== SOURCE DATA

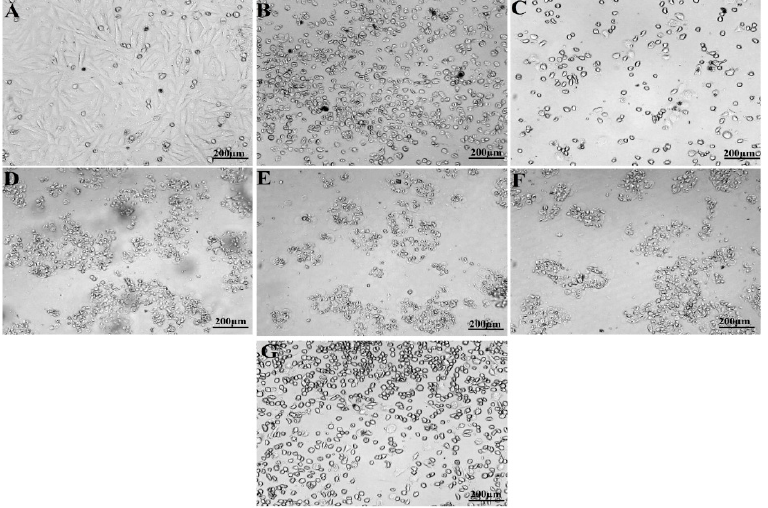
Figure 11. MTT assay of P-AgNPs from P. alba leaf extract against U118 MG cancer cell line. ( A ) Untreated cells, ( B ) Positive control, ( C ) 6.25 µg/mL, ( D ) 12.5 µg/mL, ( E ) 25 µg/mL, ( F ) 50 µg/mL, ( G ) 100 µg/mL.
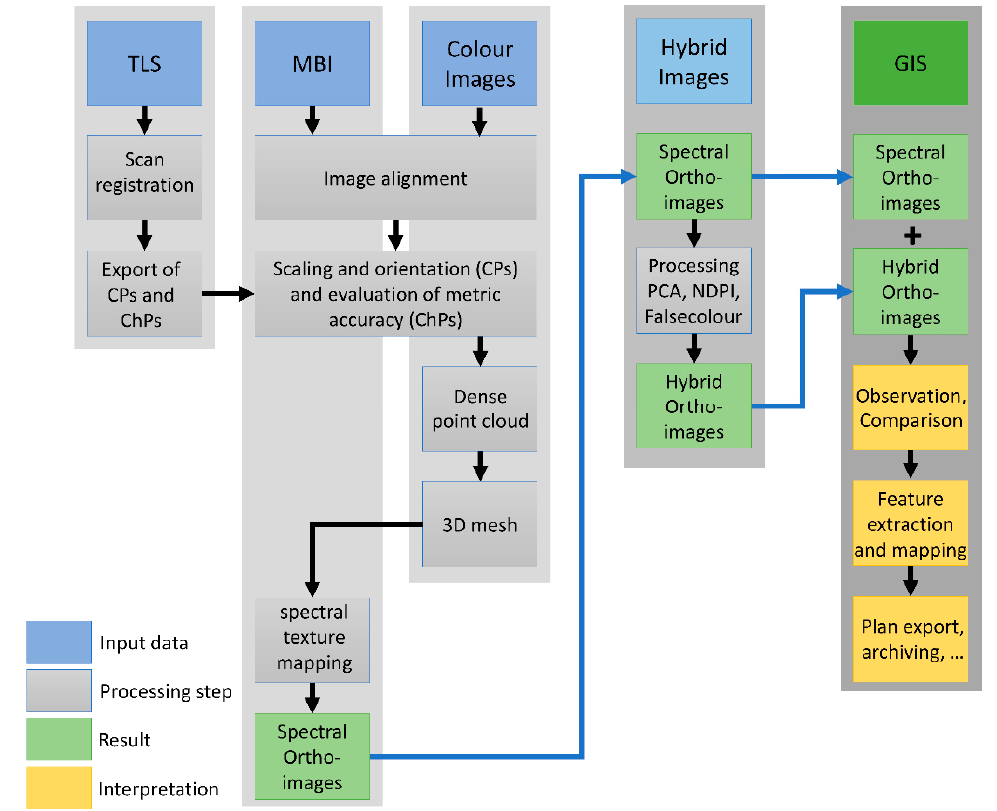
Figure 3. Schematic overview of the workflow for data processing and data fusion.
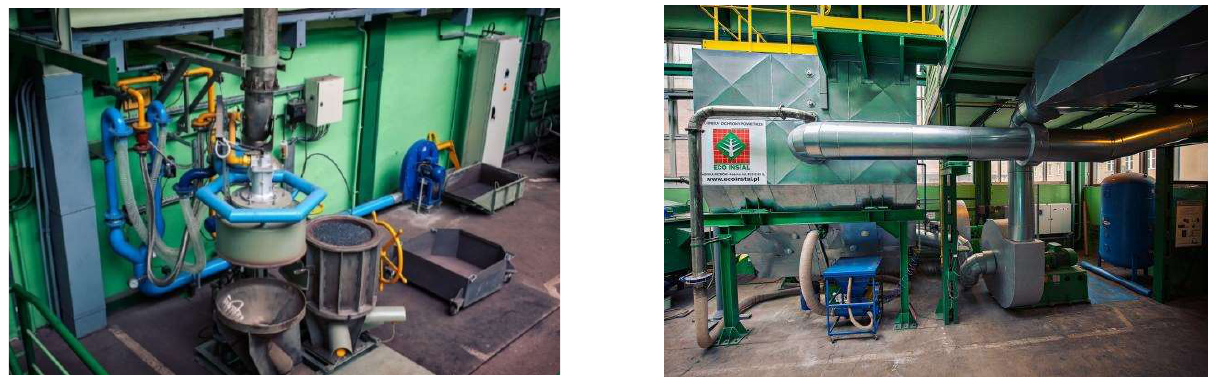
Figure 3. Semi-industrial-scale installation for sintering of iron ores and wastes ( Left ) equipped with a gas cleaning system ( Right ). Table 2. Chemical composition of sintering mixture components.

====

**PROBLEM DESCRIPTION**
All that is wanted is the run of lines from the start of the material through the line that holds "Figure 3. Schematic", retyped exactly, with no pictures.

**COMPLETED TASK**
Figure 11. MTT assay of P-AgNPs from P. alba leaf extract against U118 MG cancer cell line. ( A ) Untreated cells, ( B ) Positive control, ( C ) 6.25 µg/mL, ( D ) 12.5 µg/mL, ( E ) 25 µg/mL, ( F ) 50 µg/mL, ( G ) 100 µg/mL.
Figure 3. Schematic overview of the workflow for data processing and data fusion.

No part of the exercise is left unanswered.